[[ Records for this exercise, beginning ]]

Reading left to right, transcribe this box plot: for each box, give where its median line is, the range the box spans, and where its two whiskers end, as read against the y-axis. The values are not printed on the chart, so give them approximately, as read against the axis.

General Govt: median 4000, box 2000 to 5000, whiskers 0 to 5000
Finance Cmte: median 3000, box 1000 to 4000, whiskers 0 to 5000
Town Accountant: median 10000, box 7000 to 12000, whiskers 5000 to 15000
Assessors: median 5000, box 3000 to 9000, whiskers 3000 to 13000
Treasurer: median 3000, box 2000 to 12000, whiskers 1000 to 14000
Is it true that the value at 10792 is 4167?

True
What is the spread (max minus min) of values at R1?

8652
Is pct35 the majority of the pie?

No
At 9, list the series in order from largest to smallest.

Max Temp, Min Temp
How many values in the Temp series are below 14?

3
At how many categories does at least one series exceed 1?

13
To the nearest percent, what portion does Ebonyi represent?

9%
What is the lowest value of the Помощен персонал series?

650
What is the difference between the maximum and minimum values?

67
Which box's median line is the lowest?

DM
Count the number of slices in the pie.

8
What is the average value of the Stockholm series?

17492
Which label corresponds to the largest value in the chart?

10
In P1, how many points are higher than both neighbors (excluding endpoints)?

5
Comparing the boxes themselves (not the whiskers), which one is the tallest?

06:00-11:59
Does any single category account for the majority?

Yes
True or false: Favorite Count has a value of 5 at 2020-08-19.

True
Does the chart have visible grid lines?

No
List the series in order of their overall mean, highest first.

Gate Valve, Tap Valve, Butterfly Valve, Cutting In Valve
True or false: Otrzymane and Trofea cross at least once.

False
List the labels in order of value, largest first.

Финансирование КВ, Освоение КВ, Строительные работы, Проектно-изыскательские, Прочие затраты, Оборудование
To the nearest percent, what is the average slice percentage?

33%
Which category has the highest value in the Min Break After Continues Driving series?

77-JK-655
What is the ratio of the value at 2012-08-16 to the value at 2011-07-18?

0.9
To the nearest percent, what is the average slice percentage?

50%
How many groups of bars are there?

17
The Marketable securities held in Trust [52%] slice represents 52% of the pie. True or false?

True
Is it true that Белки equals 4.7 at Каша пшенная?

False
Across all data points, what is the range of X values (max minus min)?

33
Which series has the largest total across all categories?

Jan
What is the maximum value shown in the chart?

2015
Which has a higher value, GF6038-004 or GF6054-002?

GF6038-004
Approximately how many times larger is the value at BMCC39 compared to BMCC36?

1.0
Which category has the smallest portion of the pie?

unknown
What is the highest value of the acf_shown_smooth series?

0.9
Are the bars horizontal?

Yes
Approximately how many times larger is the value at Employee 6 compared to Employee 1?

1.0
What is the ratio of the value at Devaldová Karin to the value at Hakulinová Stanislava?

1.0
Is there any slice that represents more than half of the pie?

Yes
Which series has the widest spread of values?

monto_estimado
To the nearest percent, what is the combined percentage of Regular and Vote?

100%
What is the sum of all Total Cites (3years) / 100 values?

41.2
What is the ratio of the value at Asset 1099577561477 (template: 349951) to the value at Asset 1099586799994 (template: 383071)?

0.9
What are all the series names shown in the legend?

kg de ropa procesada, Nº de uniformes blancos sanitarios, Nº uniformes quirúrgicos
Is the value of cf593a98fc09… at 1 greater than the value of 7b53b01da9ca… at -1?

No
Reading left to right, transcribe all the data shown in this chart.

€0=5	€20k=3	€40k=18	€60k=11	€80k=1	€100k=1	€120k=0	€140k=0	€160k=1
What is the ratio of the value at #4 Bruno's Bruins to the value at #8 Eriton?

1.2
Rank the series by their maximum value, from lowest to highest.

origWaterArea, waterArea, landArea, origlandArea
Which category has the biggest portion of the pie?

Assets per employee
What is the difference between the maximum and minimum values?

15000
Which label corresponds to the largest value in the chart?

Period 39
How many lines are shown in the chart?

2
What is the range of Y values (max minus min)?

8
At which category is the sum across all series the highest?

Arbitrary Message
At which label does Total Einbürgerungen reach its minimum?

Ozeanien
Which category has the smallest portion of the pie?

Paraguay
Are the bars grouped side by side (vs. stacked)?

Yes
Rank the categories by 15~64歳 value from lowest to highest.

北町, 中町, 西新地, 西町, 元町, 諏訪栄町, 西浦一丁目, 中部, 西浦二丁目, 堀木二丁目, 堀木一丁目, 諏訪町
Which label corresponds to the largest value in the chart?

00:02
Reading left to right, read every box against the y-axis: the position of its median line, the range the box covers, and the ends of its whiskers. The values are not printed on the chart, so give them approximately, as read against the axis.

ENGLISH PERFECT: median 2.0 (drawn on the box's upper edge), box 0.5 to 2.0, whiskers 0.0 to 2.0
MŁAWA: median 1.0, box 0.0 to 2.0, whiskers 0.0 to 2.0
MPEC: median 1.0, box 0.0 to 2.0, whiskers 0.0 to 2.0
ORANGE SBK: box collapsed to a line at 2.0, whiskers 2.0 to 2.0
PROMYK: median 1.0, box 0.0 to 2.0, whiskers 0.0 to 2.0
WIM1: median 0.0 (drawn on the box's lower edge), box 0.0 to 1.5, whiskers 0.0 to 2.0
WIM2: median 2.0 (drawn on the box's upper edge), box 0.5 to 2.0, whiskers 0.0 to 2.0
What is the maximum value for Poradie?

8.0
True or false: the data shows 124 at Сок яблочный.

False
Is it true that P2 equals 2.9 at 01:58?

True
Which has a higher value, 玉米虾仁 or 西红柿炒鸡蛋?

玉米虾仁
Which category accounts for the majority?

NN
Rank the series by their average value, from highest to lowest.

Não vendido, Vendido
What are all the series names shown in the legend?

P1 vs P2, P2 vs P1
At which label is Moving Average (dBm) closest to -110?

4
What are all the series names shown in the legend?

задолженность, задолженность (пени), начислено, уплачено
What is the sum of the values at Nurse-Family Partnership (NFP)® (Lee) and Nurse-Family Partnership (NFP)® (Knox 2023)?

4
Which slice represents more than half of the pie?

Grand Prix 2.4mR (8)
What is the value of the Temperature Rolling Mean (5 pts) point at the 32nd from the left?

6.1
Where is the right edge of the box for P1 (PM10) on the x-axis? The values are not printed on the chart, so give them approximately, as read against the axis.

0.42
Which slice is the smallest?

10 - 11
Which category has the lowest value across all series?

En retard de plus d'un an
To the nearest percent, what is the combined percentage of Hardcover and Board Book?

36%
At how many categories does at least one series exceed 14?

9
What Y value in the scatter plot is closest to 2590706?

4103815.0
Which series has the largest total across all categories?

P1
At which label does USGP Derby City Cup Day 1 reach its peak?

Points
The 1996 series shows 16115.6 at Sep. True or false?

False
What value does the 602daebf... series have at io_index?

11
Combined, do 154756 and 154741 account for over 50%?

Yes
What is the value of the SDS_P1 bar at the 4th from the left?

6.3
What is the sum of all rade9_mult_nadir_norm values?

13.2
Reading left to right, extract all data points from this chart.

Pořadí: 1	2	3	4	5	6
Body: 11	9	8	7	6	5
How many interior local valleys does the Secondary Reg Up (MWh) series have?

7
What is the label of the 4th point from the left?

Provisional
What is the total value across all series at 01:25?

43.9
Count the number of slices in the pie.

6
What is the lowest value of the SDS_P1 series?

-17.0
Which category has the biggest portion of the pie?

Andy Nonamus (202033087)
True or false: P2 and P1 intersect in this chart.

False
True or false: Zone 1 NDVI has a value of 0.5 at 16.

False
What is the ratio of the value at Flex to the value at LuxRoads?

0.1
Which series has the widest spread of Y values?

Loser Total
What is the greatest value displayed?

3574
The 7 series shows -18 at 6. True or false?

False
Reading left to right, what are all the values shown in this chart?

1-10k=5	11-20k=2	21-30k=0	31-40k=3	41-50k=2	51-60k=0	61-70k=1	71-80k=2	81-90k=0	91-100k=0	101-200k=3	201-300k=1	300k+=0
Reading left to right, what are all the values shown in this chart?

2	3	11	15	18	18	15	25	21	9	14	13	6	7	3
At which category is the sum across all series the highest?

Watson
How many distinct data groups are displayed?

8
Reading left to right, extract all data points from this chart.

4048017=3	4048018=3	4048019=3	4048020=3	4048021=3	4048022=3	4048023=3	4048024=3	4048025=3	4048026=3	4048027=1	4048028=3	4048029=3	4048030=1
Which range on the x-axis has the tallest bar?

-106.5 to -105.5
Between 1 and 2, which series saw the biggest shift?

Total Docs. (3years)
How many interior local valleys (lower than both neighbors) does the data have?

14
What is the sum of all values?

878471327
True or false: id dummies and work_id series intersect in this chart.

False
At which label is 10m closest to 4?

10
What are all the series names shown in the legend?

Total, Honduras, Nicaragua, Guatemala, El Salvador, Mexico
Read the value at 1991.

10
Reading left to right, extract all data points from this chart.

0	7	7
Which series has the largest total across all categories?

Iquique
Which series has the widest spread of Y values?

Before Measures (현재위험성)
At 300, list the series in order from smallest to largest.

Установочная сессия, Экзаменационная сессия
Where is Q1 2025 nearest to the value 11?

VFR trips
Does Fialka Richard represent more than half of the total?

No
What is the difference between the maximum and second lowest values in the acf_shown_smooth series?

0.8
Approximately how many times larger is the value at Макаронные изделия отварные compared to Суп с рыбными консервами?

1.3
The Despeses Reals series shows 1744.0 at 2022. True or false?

[[ Records for this exercise, end ]]

#### [Required action]
Pull out every line above that contains the string "highest", treating case as significant.

#### [Exercise answer]
List the series in order of their overall mean, highest first.
Which category has the highest value in the Min Break After Continues Driving series?
What is the highest value of the acf_shown_smooth series?
Rank the series by their maximum value, from lowest to highest.
At which category is the sum across all series the highest?
Rank the categories by 15~64歳 value from lowest to highest.
Rank the series by their average value, from highest to lowest.
At which category is the sum across all series the highest?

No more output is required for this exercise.